A beloved Catholic hospital ended a 105-year run, and one of the nation’s largest hospitals was born, as officials signed papers Tuesday afternoon to have Yale-New Haven Hospital take over the Hospital of Saint Raphael.
Two St. Raphael’s nurses called the occasion “bittersweet” as they posed for one last time with the sign outside their hospital. At around 9 a.m. Wednesday, the sign will bear the Chapel Street facility’s new name, “Yale-New Haven Hospital, Saint Raphael Campus.”
Workers and patients interviewed Tuesday professed a range of feelings about the changes. Some mourned a loss of identity at St. Raphael’s, while others looked forward to a greater sense of stability at an institution in deep structural debt.
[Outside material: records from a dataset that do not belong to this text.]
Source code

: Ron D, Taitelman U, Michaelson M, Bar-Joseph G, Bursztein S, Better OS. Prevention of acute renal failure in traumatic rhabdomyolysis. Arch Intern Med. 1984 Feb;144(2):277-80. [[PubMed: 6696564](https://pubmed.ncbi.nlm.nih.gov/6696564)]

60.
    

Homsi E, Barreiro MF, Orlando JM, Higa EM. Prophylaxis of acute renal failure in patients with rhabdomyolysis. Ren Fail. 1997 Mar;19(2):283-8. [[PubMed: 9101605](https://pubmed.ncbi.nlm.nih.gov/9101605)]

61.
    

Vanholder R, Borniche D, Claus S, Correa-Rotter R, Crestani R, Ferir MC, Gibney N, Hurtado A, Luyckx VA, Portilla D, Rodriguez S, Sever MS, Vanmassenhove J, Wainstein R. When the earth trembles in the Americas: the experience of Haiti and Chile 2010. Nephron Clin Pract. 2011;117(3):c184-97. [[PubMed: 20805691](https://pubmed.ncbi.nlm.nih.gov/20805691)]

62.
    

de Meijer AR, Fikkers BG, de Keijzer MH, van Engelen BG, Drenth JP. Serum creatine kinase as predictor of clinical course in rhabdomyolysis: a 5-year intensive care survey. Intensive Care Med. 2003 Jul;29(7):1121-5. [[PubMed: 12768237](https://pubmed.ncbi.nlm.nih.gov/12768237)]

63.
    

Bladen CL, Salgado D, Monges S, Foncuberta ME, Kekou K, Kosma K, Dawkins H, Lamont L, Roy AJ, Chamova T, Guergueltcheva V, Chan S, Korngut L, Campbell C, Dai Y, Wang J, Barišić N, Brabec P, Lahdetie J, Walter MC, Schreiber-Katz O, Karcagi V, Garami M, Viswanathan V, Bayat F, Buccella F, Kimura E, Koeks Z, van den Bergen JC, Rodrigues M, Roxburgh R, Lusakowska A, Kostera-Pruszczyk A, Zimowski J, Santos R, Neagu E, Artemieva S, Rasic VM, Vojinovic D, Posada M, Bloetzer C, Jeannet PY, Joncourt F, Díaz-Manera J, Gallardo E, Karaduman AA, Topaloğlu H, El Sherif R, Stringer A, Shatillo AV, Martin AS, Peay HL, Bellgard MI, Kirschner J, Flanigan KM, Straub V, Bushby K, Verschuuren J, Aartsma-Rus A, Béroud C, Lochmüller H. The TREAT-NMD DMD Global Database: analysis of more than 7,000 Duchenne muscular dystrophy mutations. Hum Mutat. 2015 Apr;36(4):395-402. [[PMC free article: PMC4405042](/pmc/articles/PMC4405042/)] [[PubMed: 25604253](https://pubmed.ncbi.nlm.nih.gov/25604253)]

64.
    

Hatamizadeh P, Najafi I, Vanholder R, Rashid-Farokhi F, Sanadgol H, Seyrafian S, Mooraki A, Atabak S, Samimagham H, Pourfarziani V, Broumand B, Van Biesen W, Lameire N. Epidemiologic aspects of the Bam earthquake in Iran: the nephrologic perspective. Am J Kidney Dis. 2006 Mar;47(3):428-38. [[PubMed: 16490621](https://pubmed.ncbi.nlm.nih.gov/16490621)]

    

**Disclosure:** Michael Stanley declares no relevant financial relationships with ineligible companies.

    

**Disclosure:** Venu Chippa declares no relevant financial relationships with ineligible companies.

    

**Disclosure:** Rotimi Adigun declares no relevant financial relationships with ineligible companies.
Yale-New Haven is set to formally acquire the hospital at 12:01 a.m. Wednesday, becoming one 12,000-employee, 1,519-bed entity.
Officials signed documents at a 2 p.m. press event Tuesday at Yale-New Haven Hospital (YNHH) making way for the acquisition. The signatures capped two years of negotiations and approvals. Click here, here and here for background stories.
Officials touted the takeover as the way to save financially drowning St. Raphael’s, cut costs overall, and strengthen a top employer in the New Haven economy’s growing health-care sector.
About 200 workers at St. Raphael’s are losing their jobs as the result of the takeover, officials said. YNHH Vice President Vin Petrini said the hospital is working hard to find new positions for those people. And YNHH is keeping on 3,400 workers from St. Ray’s.
“We fully expect to grow jobs in the long run as we invest in the Saint Raphael campus and open up inpatient beds,” Petrini added.
At the press event in a hospital auditorium, YNHH CEO Marna Borgstrom said the takeover has three goals: to improve the quality, accessibility and affordability of health care. The move will save YNHH from spending $650 million on a new patient tower to accommodate an influx of patients. Patient volume has been so high at times that the emergency department has hit capacity, causing the hospital to divert patients to St. Raphael’s.
Borgstrom said the acquisition will enable the hospitals to coordinate care through common electronic records. It will allow for cost-cutting amid declining government reimbursements, “ensuring our vibrancy into the future,” she said.
“We must change, we must evolve, and we must be nimble,” Borgstrom said.
Before the takeover, St. Ray’s had about 4,000 employees; Yale-New Haven, 8,000. St. Ray’s has 511 beds; Yale-New Haven, 966.
St. Raphael’s CEO Christopher O’Connor said the acquisition is “the best and most effective way” to rescue his hospital from “imminent financial difficulties.” Joining a hospital just six blocks away will “drive effective and efficient use of medical resources,” he pledged.
The new institution will be the fourth largest in the nation, based on the number of beds, according to figures provided by Becker’s Hospital Review. Petrini said the number of beds tends to fluctuate, however, so the hospital is sticking with “one of the largest in the nation.” St. Raphael’s and Yale-New Haven will operate as one hospital under one provider number, he said. The two campuses are counted as one hospital—just like New York Presbyterian, which is considered the largest hospital in the U.S. with 2,200 beds at two campuses, Petrini said.